Car insurance costs will halve by 2020 as driverless vehicles become the norm on British roads, according to figures obtained by Telegraph Money.
Self-piloted cars could cut annual premiums by £265 on average within five years because the vehicles are expected to “eliminate bad driving”, which is the cause of 90pc of road accidents.
According to industry experts, the new technology is developing at such a pace that road accidents caused by human error will be almost eliminated in the next half-decade. Nearly all new cars will park and drive on the motorway automatically, and communicate with vehicles to avoid collisions.
John Leech, head of auto at consultancy KPMG, said: “Insurance premiums could halve once vehicles which communicate with each other and an ‘autopilot mode’ when driving on the motorway are developed – this is likely to happen by approximately 2020.”
Google’s driverless car is expected to be seen on UK roads by 2025
• The overall economic and social benefit of connected and autonomous vehicles could be in the region of £51 billion per year by 2030.
• Connected and autonomous vehicles could create an additional 320,000 jobs in the UK by 2030, 25,000 of which would be in automotive manufacturing.
• By 2030, connected and autonomous vehicles could save over 2,500 lives and prevent more than 25,000 serious accidents in the UK.
Historically costs have been kept high by “avoidable accidents”, which account for the majority of insurance payouts, said Matthew Avery, safety researcher at Thatcham, a vehicle rating firm.
Whiplash claims and car parking disputes, for example, cost more than £3 billion a year and account for 94pc of all insurance claims.
Manufacturers claim hi-tech driverless cars can eliminate these types of accidents.
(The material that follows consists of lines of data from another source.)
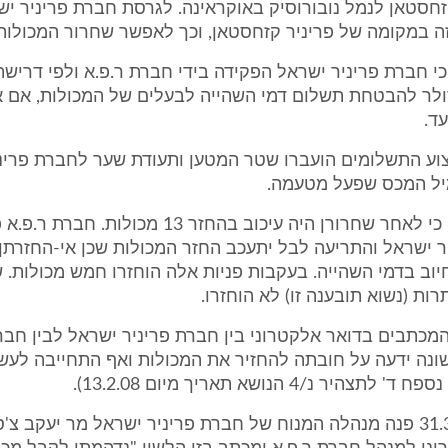
חסטאן לנמל נובורוסיק באוקראינה. לגרסת חברת פריניר י
ה במקומה של פריניר קזחסטאן, וכך לאפשר שחרור המכולות
 כי חברת פריניר ישראל הפקידה בידי חברת ר.פ.א ולפי דרישת
ך 2,500 דולר להבטחת תשלום דמי השהייה לבעלים של המכולות, אם
ד.
ביצוע התשלומים הועברו שטר המטען ותעודת שער לחברת פרינ
ל המכס שפעל מטעמה.
11. אין חולק, כי לאחר שחרורן היה עיכוב בהחזר 13 מכולות. חב
 ישראל והתריעה לבל יתעכב החזר המכולות שכן אי-החזרתן
חיוב בדמי השהייה. בעקבות פניות אלה הוחזרו חמש מכולות. 
ות (נשוא תובענה זו) לא הוחזרו.
י המכתבים בדואר אלקטרוני בין חברת פריניר ישראל לבין חבר
ונה ידעה על חובתה להחזיר את המכולות ואף התחייבה לעשו
היר נ/4 הנושא תאריך מיום 13.2.08).
13. ביום 31.3.08 פנה מנהלה המנוח של חברת פריניר ישראל מר יעקב צ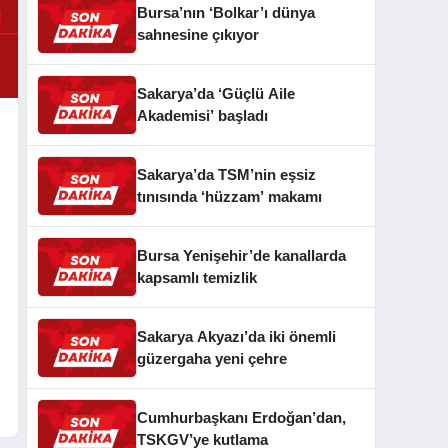
Bursa’nın ‘Bolkar’ı dünya
sahnesine çıkıyor
Sakarya’da ‘Güçlü Aile
Akademisi’ başladı
Sakarya’da TSM’nin eşsiz
tınısında ‘hüzzam’ makamı
Bursa Yenişehir’de kanallarda
kapsamlı temizlik
Sakarya Akyazı’da iki önemli
güzergaha yeni çehre
Cumhurbaşkanı Erdoğan’dan,
TSKGV’ye kutlama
The vehicles are already being tested on the roads in America.
According to predictions by the British Insurance Brokers’ Association (Biba), nine in 10 cars owned in Britain will be fitted with some sort of “smart” technology within five years, with accident numbers falling sharply as a result.
Mr Avery said: “Because of these technologies a lot of commentators are predicting an 80 per cent reduction in killed and seriously injured on our roads within 15 to 20 years which is great news.”
By 2030, newer automatic vehicles should prevent 90pc of cases of people being killed or seriously injured on the road, according to separate predictions made by KPMG.